* **Extracted data entries**:
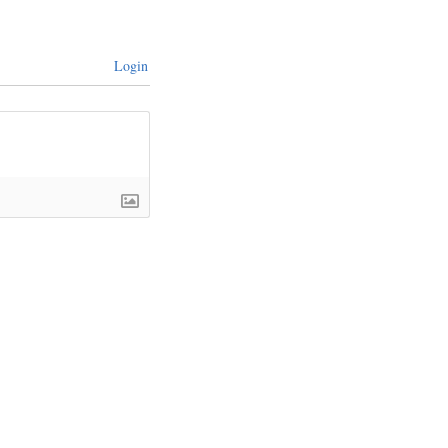
Login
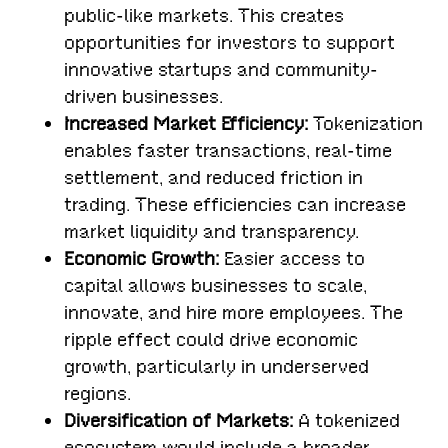
public-like markets. This creates
opportunities for investors to support
innovative startups and community-
driven businesses.
Increased Market Efficiency:
Tokenization
enables faster transactions, real-time
settlement, and reduced friction in
trading. These efficiencies can increase
market liquidity and transparency.
Economic Growth:
Easier access to
capital allows businesses to scale,
innovate, and hire more employees. The
ripple effect could drive economic
growth, particularly in underserved
regions.
Diversification of Markets:
A tokenized
ecosystem would include a broader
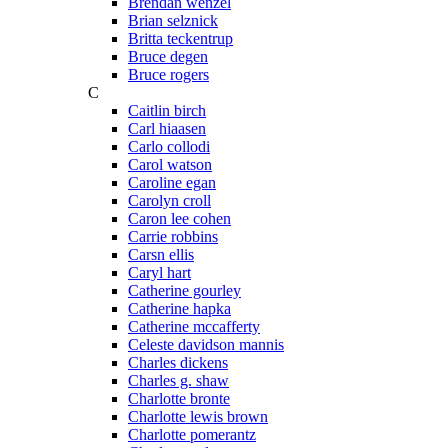
Brendan wenzel
Brian selznick
Britta teckentrup
Bruce degen
Bruce rogers
C
Caitlin birch
Carl hiaasen
Carlo collodi
Carol watson
Caroline egan
Carolyn croll
Caron lee cohen
Carrie robbins
Carsn ellis
Caryl hart
Catherine gourley
Catherine hapka
Catherine mccafferty
Celeste davidson mannis
Charles dickens
Charles g. shaw
Charlotte bronte
Charlotte lewis brown
Charlotte pomerantz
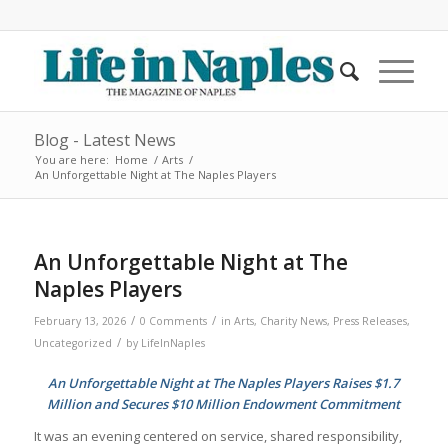
Blog - Latest News
You are here:
Home
/
Arts
/
An Unforgettable Night at The Naples Players
An Unforgettable Night at The
Naples Players
/
/
February 13, 2026
0 Comments
in
Arts
,
Charity News
,
Press Releases
,
/
Uncategorized
by
LifeInNaples
An Unforgettable Night at The Naples Players Raises $1.7
Million and Secures $10 Million Endowment Commitment
It was an evening centered on service, shared responsibility,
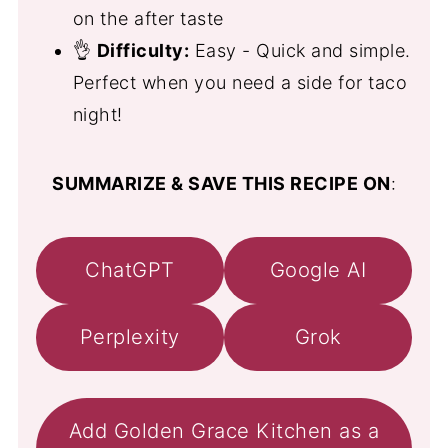
on the after taste
👌
Difficulty:
Easy - Quick and simple.
Perfect when you need a side for taco
night!
SUMMARIZE & SAVE THIS RECIPE ON
:
ChatGPT
Google AI
Perplexity
Grok
Add Golden Grace Kitchen as a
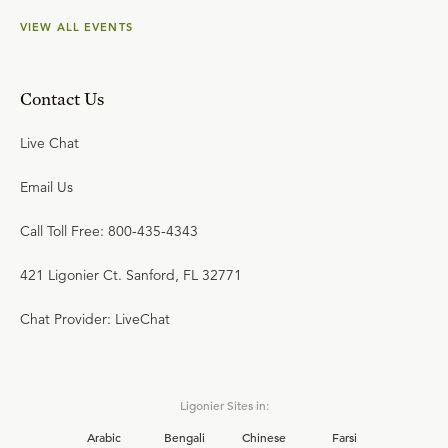
VIEW ALL EVENTS
Contact Us
Live Chat
Email Us
Call Toll Free: 800-435-4343
421 Ligonier Ct. Sanford, FL 32771
Chat Provider: LiveChat
Ligonier Sites in:
Arabic
Bengali
Chinese
Farsi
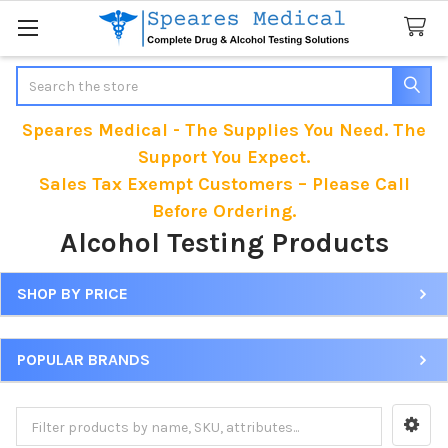
Search
Speares Medical - The Supplies You Need. The
Support You Expect.
Sales Tax Exempt Customers – Please Call
Before Ordering.
Alcohol Testing Products
SHOP BY PRICE
Sidebar
POPULAR BRANDS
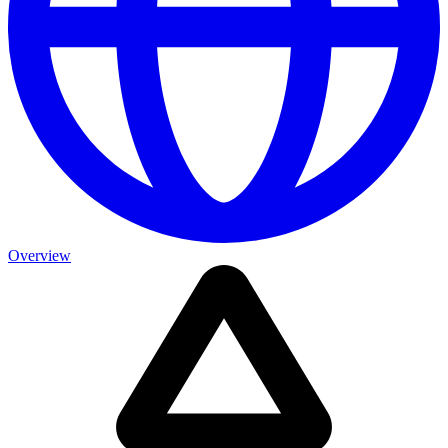
Overview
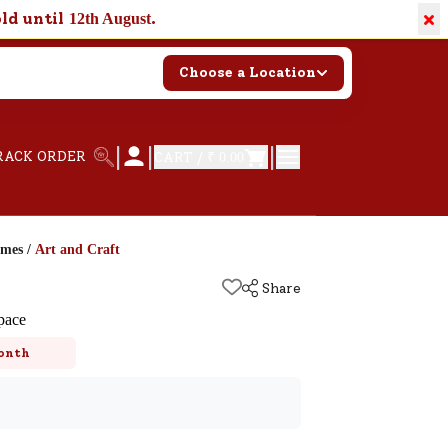
×
old until
.
12th August
Choose a Location
|
|
|
RACK ORDER
CART /
₹ 0.00
ames
/
Art and Craft
Share
pace
onth
k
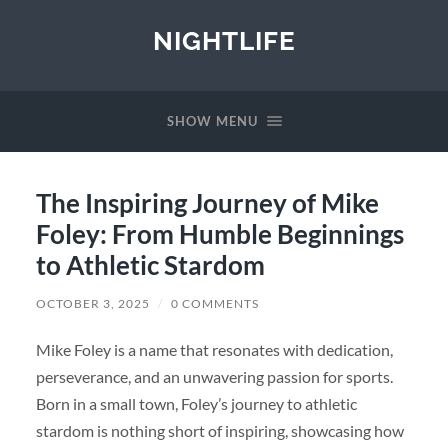
NIGHTLIFE
SHOW MENU
The Inspiring Journey of Mike
Foley: From Humble Beginnings
to Athletic Stardom
OCTOBER 3, 2025
/
0 COMMENTS
Mike Foley is a name that resonates with dedication,
perseverance, and an unwavering passion for sports.
Born in a small town, Foley’s journey to athletic
stardom is nothing short of inspiring, showcasing how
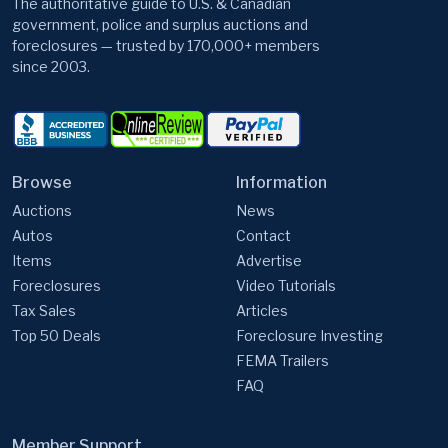
The authoritative guide to U.S. & Canadian
government, police and surplus auctions and
foreclosures — trusted by 170,000+ members
since 2003.
Browse
Information
Auctions
News
Autos
Contact
Items
Advertise
Foreclosures
Video Tutorials
Tax Sales
Articles
Top 50 Deals
Foreclosure Investing
FEMA Trailers
FAQ
Member Support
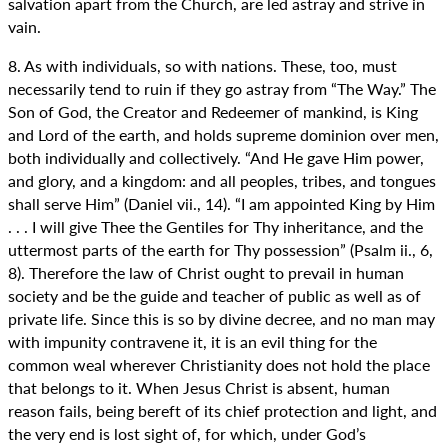
salvation apart from the Church, are led astray and strive in
vain.
8. As with individuals, so with nations. These, too, must
necessarily tend to ruin if they go astray from “The Way.” The
Son of God, the Creator and Redeemer of mankind, is King
and Lord of the earth, and holds supreme dominion over men,
both individually and collectively. “And He gave Him power,
and glory, and a kingdom: and all peoples, tribes, and tongues
shall serve Him” (Daniel vii., 14). “I am appointed King by Him
. . . I will give Thee the Gentiles for Thy inheritance, and the
uttermost parts of the earth for Thy possession” (Psalm ii., 6,
8). Therefore the law of Christ ought to prevail in human
society and be the guide and teacher of public as well as of
private life. Since this is so by divine decree, and no man may
with impunity contravene it, it is an evil thing for the
common weal wherever Christianity does not hold the place
that belongs to it. When Jesus Christ is absent, human
reason fails, being bereft of its chief protection and light, and
the very end is lost sight of, for which, under God’s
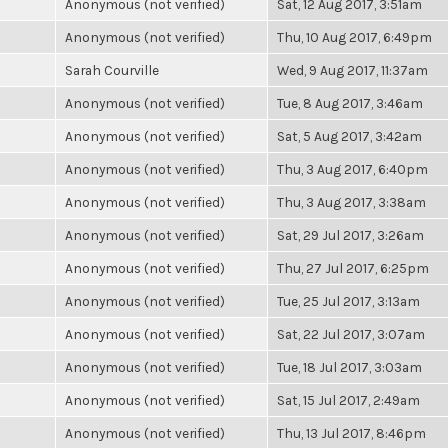
Anonymous (not verified)
Sat, 12 Aug 2017, 3:51am
Anonymous (not verified)
Thu, 10 Aug 2017, 6:49pm
Sarah Courville
Wed, 9 Aug 2017, 11:37am
Anonymous (not verified)
Tue, 8 Aug 2017, 3:46am
Anonymous (not verified)
Sat, 5 Aug 2017, 3:42am
Anonymous (not verified)
Thu, 3 Aug 2017, 6:40pm
Anonymous (not verified)
Thu, 3 Aug 2017, 3:38am
Anonymous (not verified)
Sat, 29 Jul 2017, 3:26am
Anonymous (not verified)
Thu, 27 Jul 2017, 6:25pm
Anonymous (not verified)
Tue, 25 Jul 2017, 3:13am
Anonymous (not verified)
Sat, 22 Jul 2017, 3:07am
Anonymous (not verified)
Tue, 18 Jul 2017, 3:03am
Anonymous (not verified)
Sat, 15 Jul 2017, 2:49am
Anonymous (not verified)
Thu, 13 Jul 2017, 8:46pm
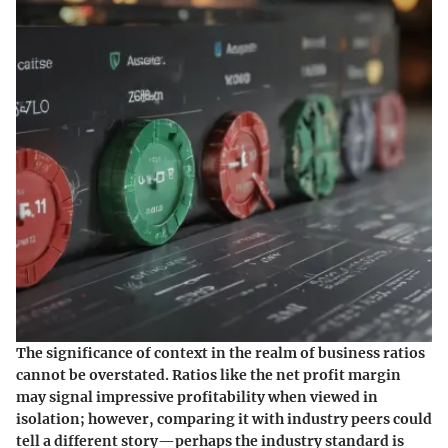
The significance of context in the realm of business ratios
cannot be overstated. Ratios like the net profit margin
may signal impressive profitability when viewed in
isolation; however, comparing it with industry peers could
tell a different story—perhaps the industry standard is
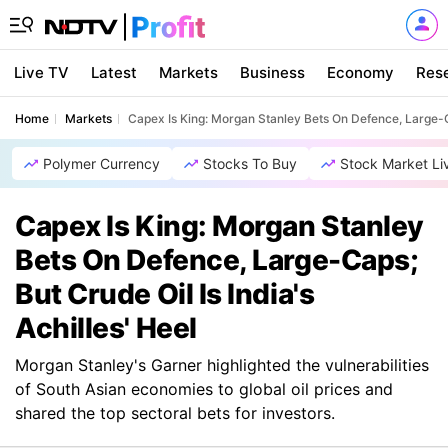
Live TV
Latest
Markets
Business
Economy
Res
Home
Markets
Capex Is King: Morgan Stanley Bets On Defence, Large-Cap
Polymer Currency
Stocks To Buy
Stock Market Li
Capex Is King: Morgan Stanley
Bets On Defence, Large-Caps;
But Crude Oil Is India's
Achilles' Heel
Morgan Stanley's Garner highlighted the vulnerabilities
of South Asian economies to global oil prices and
shared the top sectoral bets for investors.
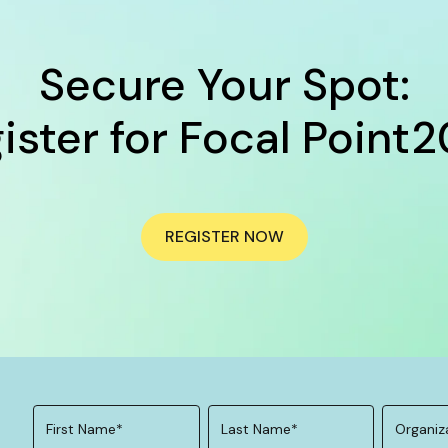
Secure Your Spot:
ister for Focal Point
REGISTER NOW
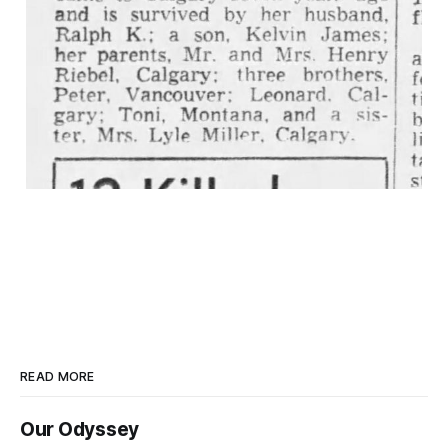
READ MORE
Our Odyssey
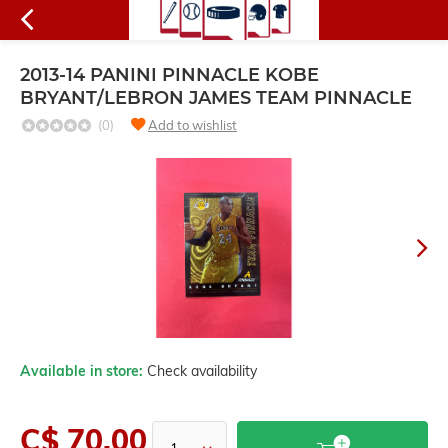
2013-14 PANINI PINNACLE KOBE
BRYANT/LEBRON JAMES TEAM PINNACLE
(0)
Add to wishlist
Available in store:
Check availability
C$ 70.00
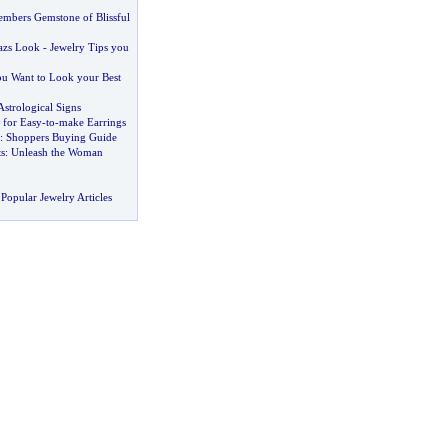
mbers Gemstone of Blissful
azs Look
-
Jewelry Tips you
u Want to Look your Best
Astrological Signs
 for Easy
-
to
-
make Earrings
:
Shoppers Buying Guide
s
:
Unleash the Woman
Popular Jewelry Articles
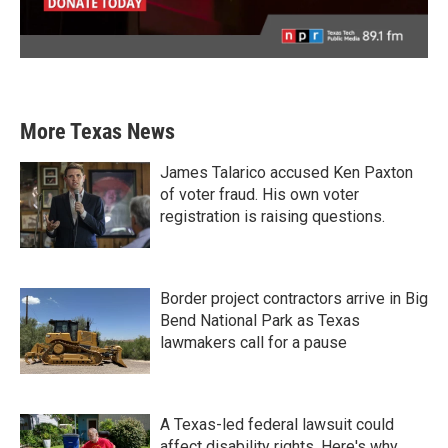
More Texas News
James Talarico accused Ken Paxton
of voter fraud. His own voter
registration is raising questions.
Border project contractors arrive in Big
Bend National Park as Texas
lawmakers call for a pause
A Texas-led federal lawsuit could
affect disability rights. Here's why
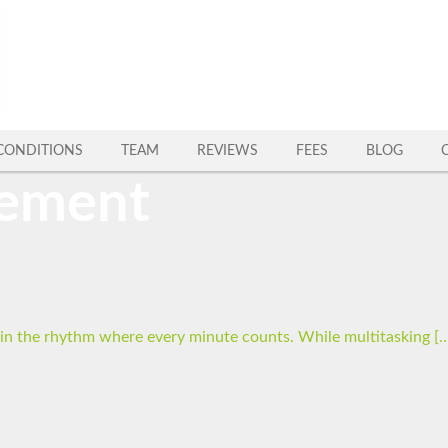
CONDITIONS
TEAM
REVIEWS
FEES
BLOG
gement
p in the rhythm where every minute counts. While multitasking [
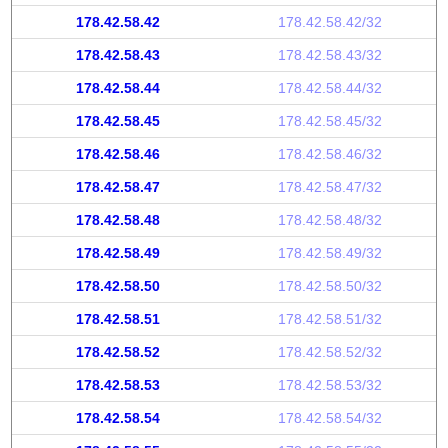
178.42.58.42
178.42.58.42/32
178.42.58.43
178.42.58.43/32
178.42.58.44
178.42.58.44/32
178.42.58.45
178.42.58.45/32
178.42.58.46
178.42.58.46/32
178.42.58.47
178.42.58.47/32
178.42.58.48
178.42.58.48/32
178.42.58.49
178.42.58.49/32
178.42.58.50
178.42.58.50/32
178.42.58.51
178.42.58.51/32
178.42.58.52
178.42.58.52/32
178.42.58.53
178.42.58.53/32
178.42.58.54
178.42.58.54/32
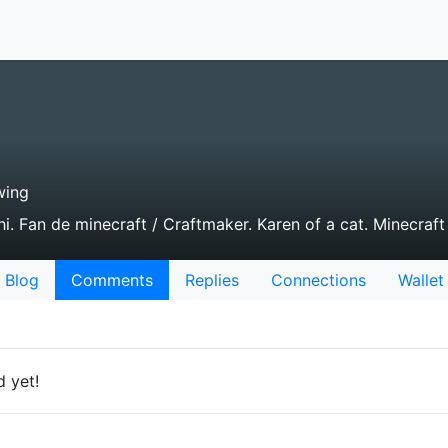
wing
i. Fan de minecraft / Craftmaker. Karen of a cat. Minecraft 
Blog
Comments
Replies
Connections
Wallet
 yet!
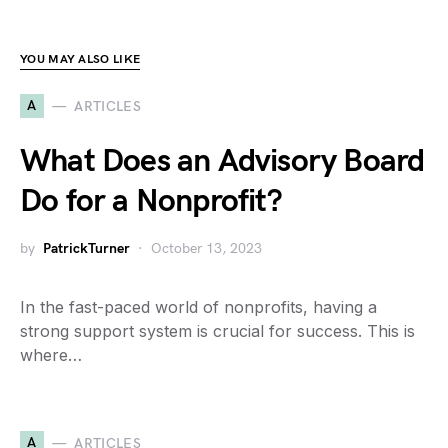
YOU MAY ALSO LIKE
A
ARTICLES
What Does an Advisory Board
Do for a Nonprofit?
by
PatrickTurner
October 13, 2023
In the fast-paced world of nonprofits, having a
strong support system is crucial for success. This is
where…
A
ARTICLES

* **Work order**: Reproduce every entry word for word, but skip any pictures.

* **Solution for this exercise**:
Login
public-like markets. This creates
opportunities for investors to support
innovative startups and community-
driven businesses.
Increased Market Efficiency:
Tokenization
enables faster transactions, real-time
settlement, and reduced friction in
trading. These efficiencies can increase
market liquidity and transparency.
Economic Growth:
Easier access to
capital allows businesses to scale,
innovate, and hire more employees. The
ripple effect could drive economic
growth, particularly in underserved
regions.
Diversification of Markets:
A tokenized
ecosystem would include a broader
Brendan wenzel
Brian selznick
Britta teckentrup
Bruce degen
Bruce rogers
C
Caitlin birch
Carl hiaasen
Carlo collodi
Carol watson
Caroline egan
Carolyn croll
Caron lee cohen
Carrie robbins
Carsn ellis
Caryl hart
Catherine gourley
Catherine hapka
Catherine mccafferty
Celeste davidson mannis
Charles dickens
Charles g. shaw
Charlotte bronte
Charlotte lewis brown
Charlotte pomerantz
Blog - Latest News
You are here:
Home
/
Arts
/
An Unforgettable Night at The Naples Players
An Unforgettable Night at The
Naples Players
/
/
February 13, 2026
0 Comments
in
Arts
,
Charity News
,
Press Releases
,
/
Uncategorized
by
LifeInNaples
An Unforgettable Night at The Naples Players Raises $1.7
Million and Secures $10 Million Endowment Commitment
It was an evening centered on service, shared responsibility,
on the after taste
👌
Difficulty:
Easy - Quick and simple.
Perfect when you need a side for taco
night!
SUMMARIZE & SAVE THIS RECIPE ON
:
ChatGPT
Google AI
Perplexity
Grok
Add Golden Grace Kitchen as a
VIEW ALL EVENTS
Contact Us
Live Chat
Email Us
Call Toll Free: 800-435-4343
421 Ligonier Ct. Sanford, FL 32771
Chat Provider: LiveChat
Ligonier Sites in:
Arabic
Bengali
Chinese
Farsi
Search
Speares Medical - The Supplies You Need. The
Support You Expect.
Sales Tax Exempt Customers – Please Call
Before Ordering.
Alcohol Testing Products
SHOP BY PRICE
Sidebar
POPULAR BRANDS
Overview
×
old until
.
12th August
Choose a Location
|
|
|
RACK ORDER
CART /
₹ 0.00
ames
/
Art and Craft
Share
pace
onth
k
NIGHTLIFE
SHOW MENU
The Inspiring Journey of Mike
Foley: From Humble Beginnings
to Athletic Stardom
OCTOBER 3, 2025
/
0 COMMENTS
Mike Foley is a name that resonates with dedication,
perseverance, and an unwavering passion for sports.
Born in a small town, Foley’s journey to athletic
stardom is nothing short of inspiring, showcasing how
The authoritative guide to U.S. & Canadian
government, police and surplus auctions and
foreclosures — trusted by 170,000+ members
since 2003.
Browse
Information
Auctions
News
Autos
Contact
Items
Advertise
Foreclosures
Video Tutorials
Tax Sales
Articles
Top 50 Deals
Foreclosure Investing
FEMA Trailers
FAQ
Member Support
salvation apart from the Church, are led astray and strive in
vain.
8. As with individuals, so with nations. These, too, must
necessarily tend to ruin if they go astray from “The Way.” The
Son of God, the Creator and Redeemer of mankind, is King
and Lord of the earth, and holds supreme dominion over men,
both individually and collectively. “And He gave Him power,
and glory, and a kingdom: and all peoples, tribes, and tongues
shall serve Him” (Daniel vii., 14). “I am appointed King by Him
. . . I will give Thee the Gentiles for Thy inheritance, and the
uttermost parts of the earth for Thy possession” (Psalm ii., 6,
8). Therefore the law of Christ ought to prevail in human
society and be the guide and teacher of public as well as of
private life. Since this is so by divine decree, and no man may
with impunity contravene it, it is an evil thing for the
common weal wherever Christianity does not hold the place
that belongs to it. When Jesus Christ is absent, human
reason fails, being bereft of its chief protection and light, and
the very end is lost sight of, for which, under God’s
Anonymous (not verified)
Sat, 12 Aug 2017, 3:51am
Anonymous (not verified)
Thu, 10 Aug 2017, 6:49pm
Sarah Courville
Wed, 9 Aug 2017, 11:37am
Anonymous (not verified)
Tue, 8 Aug 2017, 3:46am
Anonymous (not verified)
Sat, 5 Aug 2017, 3:42am
Anonymous (not verified)
Thu, 3 Aug 2017, 6:40pm
Anonymous (not verified)
Thu, 3 Aug 2017, 3:38am
Anonymous (not verified)
Sat, 29 Jul 2017, 3:26am
Anonymous (not verified)
Thu, 27 Jul 2017, 6:25pm
Anonymous (not verified)
Tue, 25 Jul 2017, 3:13am
Anonymous (not verified)
Sat, 22 Jul 2017, 3:07am
Anonymous (not verified)
Tue, 18 Jul 2017, 3:03am
Anonymous (not verified)
Sat, 15 Jul 2017, 2:49am
Anonymous (not verified)
Thu, 13 Jul 2017, 8:46pm
The significance of context in the realm of business ratios
cannot be overstated. Ratios like the net profit margin
may signal impressive profitability when viewed in
isolation; however, comparing it with industry peers could
tell a different story—perhaps the industry standard is
Live TV
Latest
Markets
Business
Economy
Res
Home
Markets
Capex Is King: Morgan Stanley Bets On Defence, Large-Cap
Polymer Currency
Stocks To Buy
Stock Market Li
Capex Is King: Morgan Stanley
Bets On Defence, Large-Caps;
But Crude Oil Is India's
Achilles' Heel
Morgan Stanley's Garner highlighted the vulnerabilities
of South Asian economies to global oil prices and
shared the top sectoral bets for investors.
Secure Your Spot:
ister for Focal Point
REGISTER NOW
READ MORE
Our Odyssey
2013-14 PANINI PINNACLE KOBE
BRYANT/LEBRON JAMES TEAM PINNACLE
(0)
Add to wishlist
Available in store:
Check availability
C$ 70.00
mbers Gemstone of Blissful
azs Look
-
Jewelry Tips you
u Want to Look your Best
Astrological Signs
 for Easy
-
to
-
make Earrings
:
Shoppers Buying Guide
s
:
Unleash the Woman
Popular Jewelry Articles
More Texas News
James Talarico accused Ken Paxton
of voter fraud. His own voter
registration is raising questions.
Border project contractors arrive in Big
Bend National Park as Texas
lawmakers call for a pause
A Texas-led federal lawsuit could
affect disability rights. Here's why
CONDITIONS
TEAM
REVIEWS
FEES
BLOG
gement
p in the rhythm where every minute counts. While multitasking [
178.42.58.42
178.42.58.42/32
178.42.58.43
178.42.58.43/32
178.42.58.44
178.42.58.44/32
178.42.58.45
178.42.58.45/32
178.42.58.46
178.42.58.46/32
178.42.58.47
178.42.58.47/32
178.42.58.48
178.42.58.48/32
178.42.58.49
178.42.58.49/32
178.42.58.50
178.42.58.50/32
178.42.58.51
178.42.58.51/32
178.42.58.52
178.42.58.52/32
178.42.58.53
178.42.58.53/32
178.42.58.54
178.42.58.54/32
wing
i. Fan de minecraft / Craftmaker. Karen of a cat. Minecraft 
Blog
Comments
Replies
Connections
Wallet
 yet!
YOU MAY ALSO LIKE
A
ARTICLES
What Does an Advisory Board
Do for a Nonprofit?
by
PatrickTurner
October 13, 2023
In the fast-paced world of nonprofits, having a
strong support system is crucial for success. This is
where…
A
ARTICLES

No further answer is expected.